BRIEF A.
Answer these questions about the Réunion paragliding piece:
(i) How long is the drive from Saint-Leu to the mountain slope where the flight begins?
(ii) What animals does the writer spot in the water while gliding out over it?
(iii) What do adrenaline junkies base jump from, even though it is illegal?

DOCUMENT SEGMENT section start

A Reunion with feelings of joyComment on this story
Saint-Denis - Poised high on the mountain slope an hour’s drive from Saint-Leu – with a panoramic view of the Indian Ocean on the west coast of Réunion Island – I take a deep breath and run.
Behind me a parasail unfurls in the wind and whisks me up into the mildly cloudy sky, which is good for thermals.
It is a wildly exhilarating sensation to soar above neat homes with their tidy gardens; over cane fields and river valleys flanked by immense mountain cliffs, to gaze at the lagoon and blue beyond. The only sound is a gentle rush of wind and the beating of my heart.
As I glide out over the water, sculptured sand on the ocean floor and patches of coral are visible, as well as a pod of dolphins. I float towards the beach at Saint-Leu and lightly descend, until my feet touch earth. My first experience of paragliding is sublime. Réunion is the perfect spot for adventure activities and extreme sports, as it is a volcanic island, with dramatic cliffs of black rock plunging hundreds of metres, almost vertically, into ocean.
Rock climbers test their skills and endurance on the challenging buttresses of these ancient volcanoes and enjoy the unrivalled views.
I watch in awe as people abseil a waterfall. Although it is illegal, adrenalin junkies base jump from bridges over the deep ravines.

DOCUMENT SEGMENT section end
DATASET EXCERPTS section start

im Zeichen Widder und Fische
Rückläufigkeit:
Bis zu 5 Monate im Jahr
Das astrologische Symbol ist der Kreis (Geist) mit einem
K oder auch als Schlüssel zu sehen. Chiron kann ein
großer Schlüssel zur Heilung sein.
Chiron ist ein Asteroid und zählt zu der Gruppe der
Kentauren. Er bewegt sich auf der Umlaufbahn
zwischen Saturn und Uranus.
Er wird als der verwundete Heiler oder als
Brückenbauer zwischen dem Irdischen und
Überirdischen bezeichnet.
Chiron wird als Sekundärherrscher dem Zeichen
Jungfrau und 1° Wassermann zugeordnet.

DATASET EXCERPTS section end

BRIEF B. Copy the records word for word, starting with their first line and going on through the line with "zwischen Saturn und Uranus.".

EXERCISE OUTPUT A.
(i) An hour.
(ii) A pod of dolphins.
(iii) Bridges over the deep ravines.

EXERCISE OUTPUT B.
im Zeichen Widder und Fische
Rückläufigkeit:
Bis zu 5 Monate im Jahr
Das astrologische Symbol ist der Kreis (Geist) mit einem
K oder auch als Schlüssel zu sehen. Chiron kann ein
großer Schlüssel zur Heilung sein.
Chiron ist ein Asteroid und zählt zu der Gruppe der
Kentauren. Er bewegt sich auf der Umlaufbahn
zwischen Saturn und Uranus.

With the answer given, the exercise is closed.